The pain and struggle of depression is very real. I've been thinking a lot about my four month downward spirl and weight gain. I had just spent time with one of my best friends who came to visit. When she left, I felt alone again. I just got in this funk and depression reared it's ugly head once again. 

I couldn't get myself to the gym. Or the grocery store. I kept putting off getting back into my healthy routine and I practically lived off of drive thru meals...

The struggle is real. I struggle to get out of bed in the morning. I struggle take a shower. I struggle to get myself to work. I struggle to get to the store for healthy food...and then to prepare it. I struggle to eat the healthy food. I struggle to get myself to the gym. I struggle to get myself out of the house. I struggle... 

I have to fight and push myself daily. I have to tell myself that the gym and that salad are worth it, that my life is worth it. Because, to be honest, most days I don't feel like it is. I don't see the purpose. I can't see the worth. 

Luckily I have friends and family who show me love on a daily basis and who push me to be the best I can be. But, I am alone. I have very few people close by that I am close with to lean on. Asking for help is something I also struggle to do. I'm very independent and don't want to seem weak. 

I've been back in the gym fairly regularly for almost three weeks now.

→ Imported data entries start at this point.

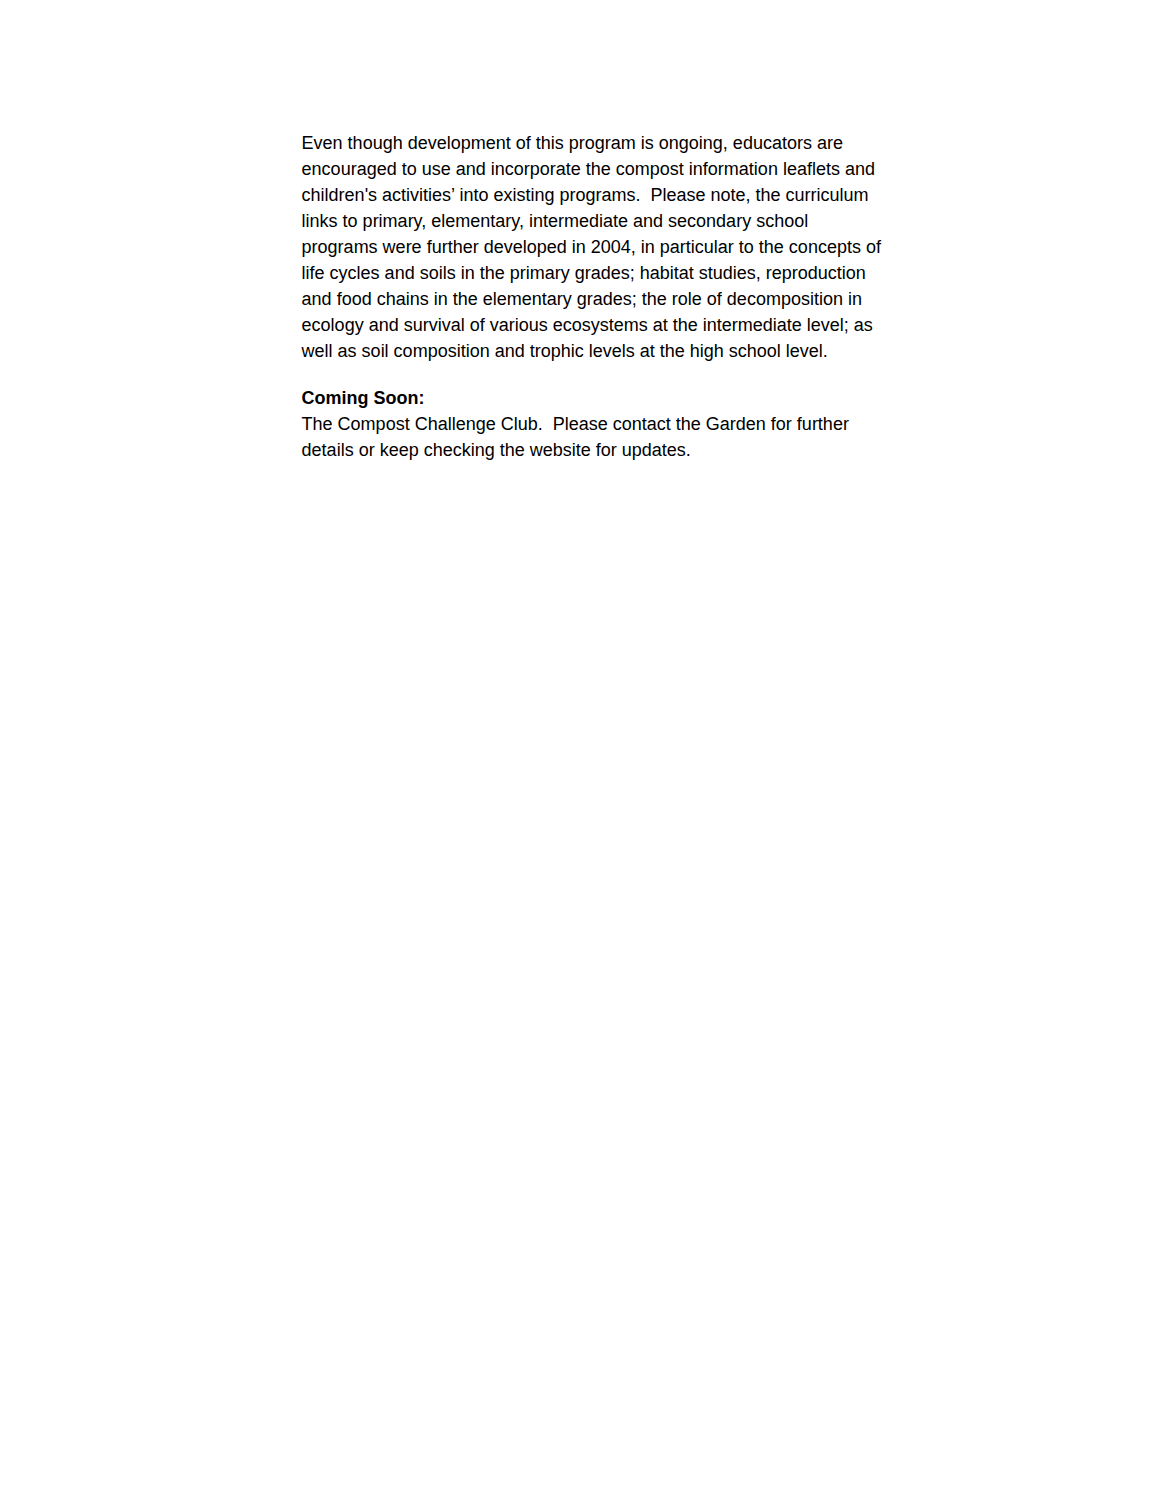Even though development of this program is ongoing, educators are encouraged to use and incorporate the compost information leaflets and children's activities’ into existing programs. Please note, the curriculum links to primary, elementary, intermediate and secondary school programs were further developed in 2004, in particular to the concepts of life cycles and soils in the primary grades; habitat studies, reproduction and food chains in the elementary grades; the role of decomposition in ecology and survival of various ecosystems at the intermediate level; as well as soil composition and trophic levels at the high school level.
Coming Soon:
The Compost Challenge Club. Please contact the Garden for further details or keep checking the website for updates.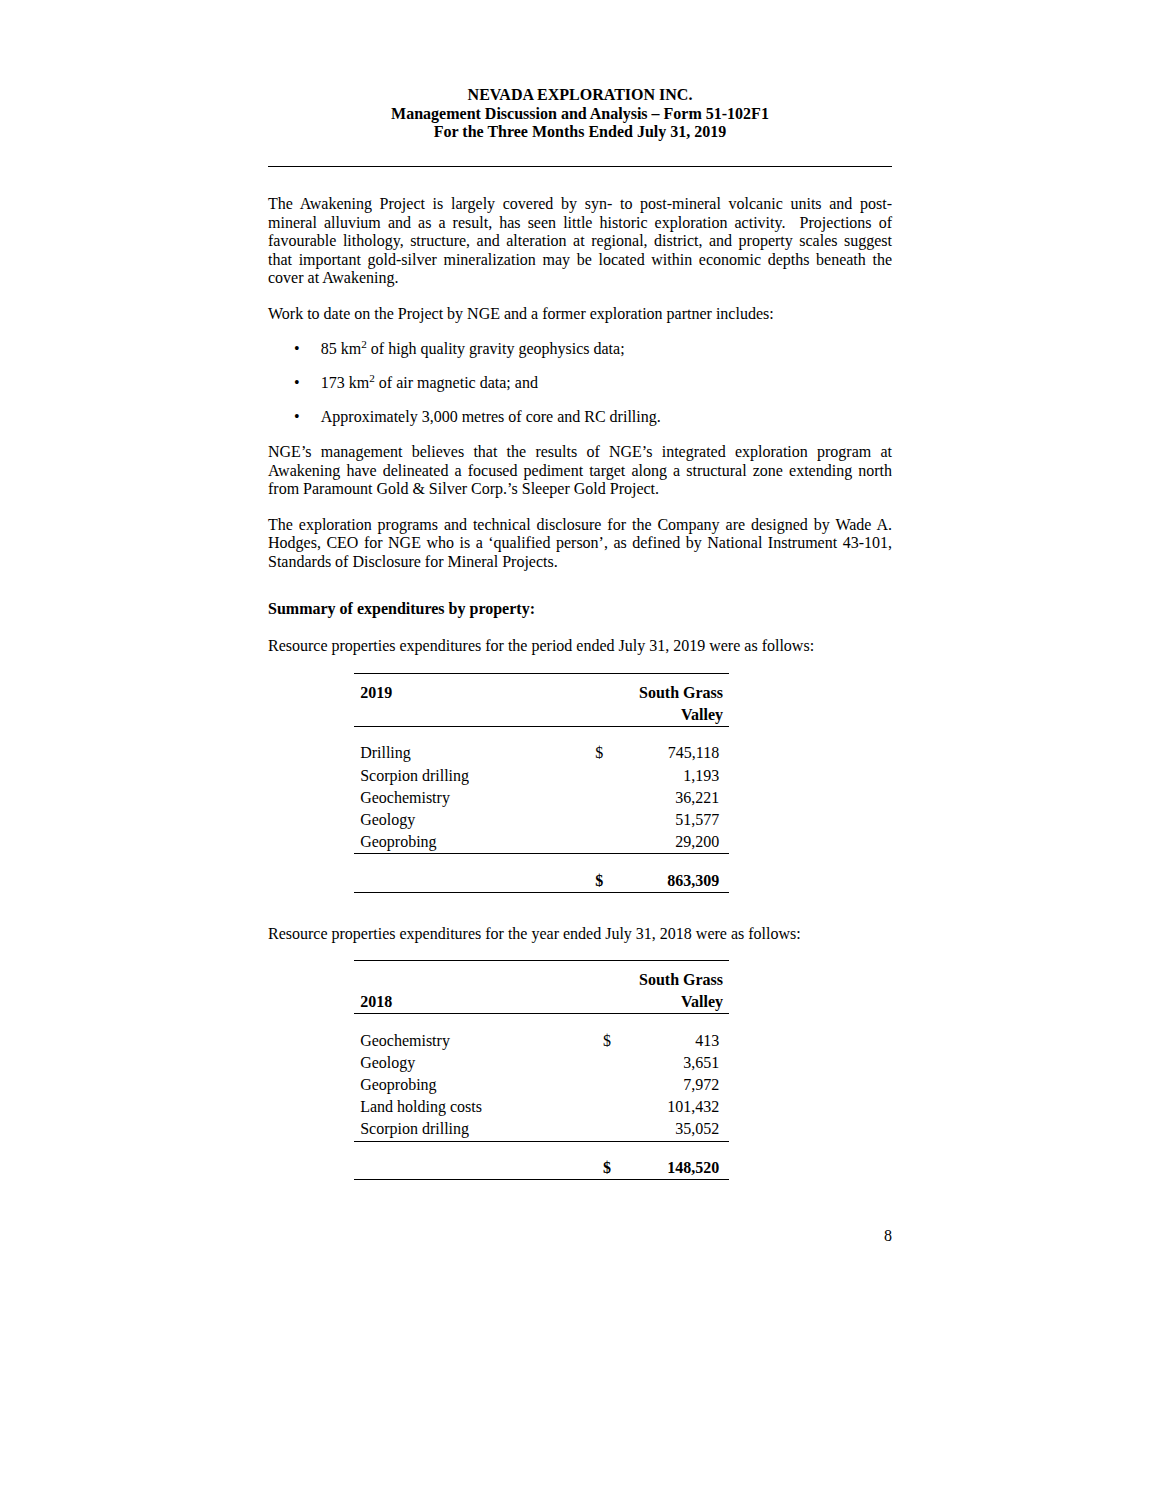NEVADA EXPLORATION INC. Management Discussion and Analysis – Form 51-102F1 For the Three Months Ended July 31, 2019
The Awakening Project is largely covered by syn- to post-mineral volcanic units and post-mineral alluvium and as a result, has seen little historic exploration activity. Projections of favourable lithology, structure, and alteration at regional, district, and property scales suggest that important gold-silver mineralization may be located within economic depths beneath the cover at Awakening.
Work to date on the Project by NGE and a former exploration partner includes:
85 km2 of high quality gravity geophysics data;
173 km2 of air magnetic data; and
Approximately 3,000 metres of core and RC drilling.
NGE’s management believes that the results of NGE’s integrated exploration program at Awakening have delineated a focused pediment target along a structural zone extending north from Paramount Gold & Silver Corp.’s Sleeper Gold Project.
The exploration programs and technical disclosure for the Company are designed by Wade A. Hodges, CEO for NGE who is a ‘qualified person’, as defined by National Instrument 43-101, Standards of Disclosure for Mineral Projects.
Summary of expenditures by property:
Resource properties expenditures for the period ended July 31, 2019 were as follows:
| 2019 | South Grass |
| | Valley |
| Drilling | $ | 745,118 |
| Scorpion drilling | | 1,193 |
| Geochemistry | | 36,221 |
| Geology | | 51,577 |
| Geoprobing | | 29,200 |
| | $ | 863,309 |
Resource properties expenditures for the year ended July 31, 2018 were as follows:
| | South Grass |
| 2018 | Valley |
| Geochemistry | $ | 413 |
| Geology | | 3,651 |
| Geoprobing | | 7,972 |
| Land holding costs | | 101,432 |
| Scorpion drilling | | 35,052 |
| | $ | 148,520 |
8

I'm starting to feel a little better in that regard. I've been eating well too and I know it's helping. I just have to keep pressing on. I have to keep pushing past the struggle...

Thursday, January 1, 2015

Welcome to 2015...

"Happy New Year" is something I've heard a lot lately. Today is the first day of a new year, 2015 is here. 

With a new year comes all sorts of resolutions. Everyone is talking about the changes they want to make to themselves. I guess I am no different in this regard. 

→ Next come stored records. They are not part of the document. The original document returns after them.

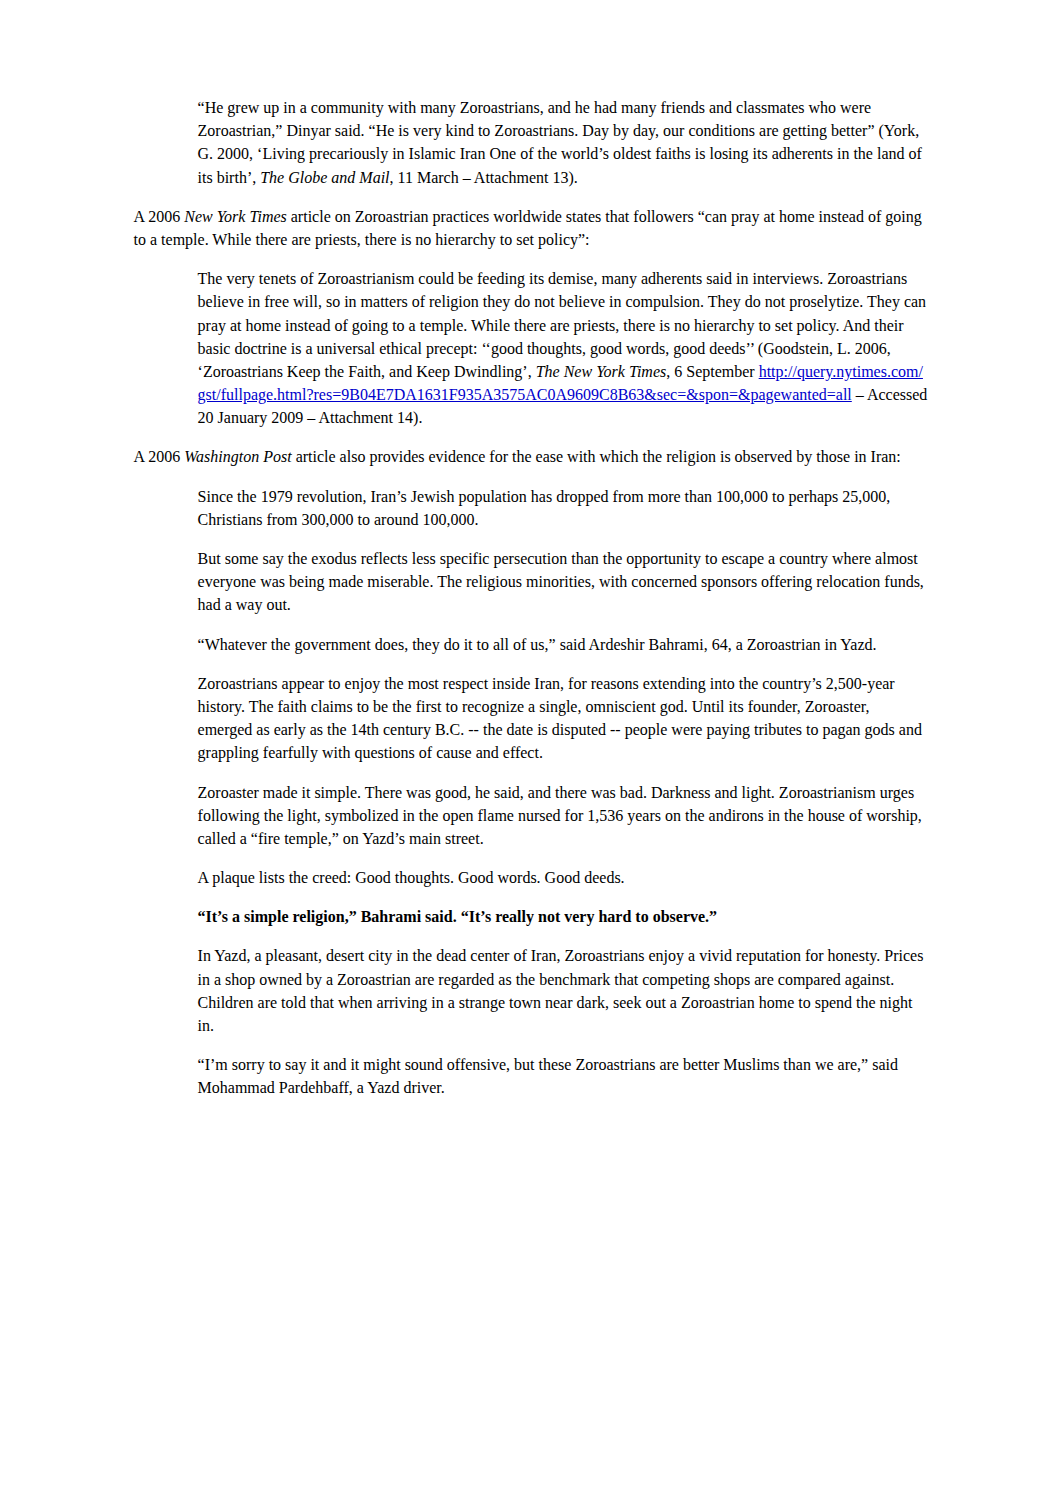“He grew up in a community with many Zoroastrians, and he had many friends and classmates who were Zoroastrian,” Dinyar said. “He is very kind to Zoroastrians. Day by day, our conditions are getting better” (York, G. 2000, ‘Living precariously in Islamic Iran One of the world’s oldest faiths is losing its adherents in the land of its birth’, The Globe and Mail, 11 March – Attachment 13).
A 2006 New York Times article on Zoroastrian practices worldwide states that followers “can pray at home instead of going to a temple. While there are priests, there is no hierarchy to set policy”:
The very tenets of Zoroastrianism could be feeding its demise, many adherents said in interviews. Zoroastrians believe in free will, so in matters of religion they do not believe in compulsion. They do not proselytize. They can pray at home instead of going to a temple. While there are priests, there is no hierarchy to set policy. And their basic doctrine is a universal ethical precept: ‘‘good thoughts, good words, good deeds’’ (Goodstein, L. 2006, ‘Zoroastrians Keep the Faith, and Keep Dwindling’, The New York Times, 6 September http://query.nytimes.com/gst/fullpage.html?res=9B04E7DA1631F935A3575AC0A9609C8B63&sec=&spon=&pagewanted=all – Accessed 20 January 2009 – Attachment 14).
A 2006 Washington Post article also provides evidence for the ease with which the religion is observed by those in Iran:
Since the 1979 revolution, Iran’s Jewish population has dropped from more than 100,000 to perhaps 25,000, Christians from 300,000 to around 100,000.
But some say the exodus reflects less specific persecution than the opportunity to escape a country where almost everyone was being made miserable. The religious minorities, with concerned sponsors offering relocation funds, had a way out.
“Whatever the government does, they do it to all of us,” said Ardeshir Bahrami, 64, a Zoroastrian in Yazd.
Zoroastrians appear to enjoy the most respect inside Iran, for reasons extending into the country’s 2,500-year history. The faith claims to be the first to recognize a single, omniscient god. Until its founder, Zoroaster, emerged as early as the 14th century B.C. -- the date is disputed -- people were paying tributes to pagan gods and grappling fearfully with questions of cause and effect.
Zoroaster made it simple. There was good, he said, and there was bad. Darkness and light. Zoroastrianism urges following the light, symbolized in the open flame nursed for 1,536 years on the andirons in the house of worship, called a “fire temple,” on Yazd’s main street.
A plaque lists the creed: Good thoughts. Good words. Good deeds.
“It’s a simple religion,” Bahrami said. “It’s really not very hard to observe.”
In Yazd, a pleasant, desert city in the dead center of Iran, Zoroastrians enjoy a vivid reputation for honesty. Prices in a shop owned by a Zoroastrian are regarded as the benchmark that competing shops are compared against. Children are told that when arriving in a strange town near dark, seek out a Zoroastrian home to spend the night in.
“I’m sorry to say it and it might sound offensive, but these Zoroastrians are better Muslims than we are,” said Mohammad Pardehbaff, a Yazd driver.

Last year I worked my ass off for about 8 months to get fit and healthy. I came close to my goal weight and I'd never felt better. I let myself slip and these past four months I've gained it all back, plus some. I'm beyond angry with myself and very frustrated. How could I let this happen? Why didn't I stop myself? Why couldn't I control myself? 

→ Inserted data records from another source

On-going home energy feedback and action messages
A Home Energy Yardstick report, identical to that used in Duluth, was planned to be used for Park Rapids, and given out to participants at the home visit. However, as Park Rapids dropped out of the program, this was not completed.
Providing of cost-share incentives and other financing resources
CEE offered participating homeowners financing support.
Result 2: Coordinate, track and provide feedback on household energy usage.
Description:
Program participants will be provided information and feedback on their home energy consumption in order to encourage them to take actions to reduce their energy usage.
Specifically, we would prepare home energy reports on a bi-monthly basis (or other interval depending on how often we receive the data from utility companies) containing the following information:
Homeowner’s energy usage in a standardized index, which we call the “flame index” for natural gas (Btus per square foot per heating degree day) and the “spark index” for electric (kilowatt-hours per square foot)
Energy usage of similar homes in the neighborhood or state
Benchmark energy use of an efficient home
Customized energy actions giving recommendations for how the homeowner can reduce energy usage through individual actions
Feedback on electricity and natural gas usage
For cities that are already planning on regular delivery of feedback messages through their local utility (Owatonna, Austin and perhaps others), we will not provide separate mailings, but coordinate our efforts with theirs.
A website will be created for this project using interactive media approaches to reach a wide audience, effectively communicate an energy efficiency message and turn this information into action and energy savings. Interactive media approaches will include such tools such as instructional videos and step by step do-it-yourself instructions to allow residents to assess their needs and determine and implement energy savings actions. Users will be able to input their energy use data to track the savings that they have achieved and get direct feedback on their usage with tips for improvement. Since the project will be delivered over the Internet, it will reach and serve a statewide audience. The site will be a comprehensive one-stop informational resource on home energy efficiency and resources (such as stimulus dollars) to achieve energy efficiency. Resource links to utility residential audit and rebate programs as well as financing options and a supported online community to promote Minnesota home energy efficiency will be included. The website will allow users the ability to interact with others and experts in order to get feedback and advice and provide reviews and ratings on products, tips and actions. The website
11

I know I have to stop beating myself up, but it's hard. I did this to myself. I now have to work hard to get back to where I was and then get to where I want to be. It's not going to be easy, but I know I can do it. I'm not quitting this time. 

This year I'm choosing to focus on myself. Seems kinda silly since it's always just been me, right? Yes, I'm still single. But, I feel like I'm always looking, always focused on that part of my life and looking for my next chapter... But I'm already in it, without a guy. I know I need to stop putting so much focus and pressure on a romantic relationship and focus on being the best version of myself.  So, 2015 is all about Aimee. 

I have a feeling, though, that I will need help remaining focused on myself. I have a tendency to put others before me. Not this time. It's my time. 

I've been feeling down lately, missing family and friends back home during this holiday season. I don't have many friends close by to spend time with and it's hard. I've been doing mostly everything on my own, which can wear on a person. I feel like I have to carry it all by myself. I miss my family. I miss my best friends. But this move to Texas was the first step in focusing my life...on myself. 

I'm feeling alone and I'm feeling sad, but I have a strong feeling that 2015 is going to be a great year for me.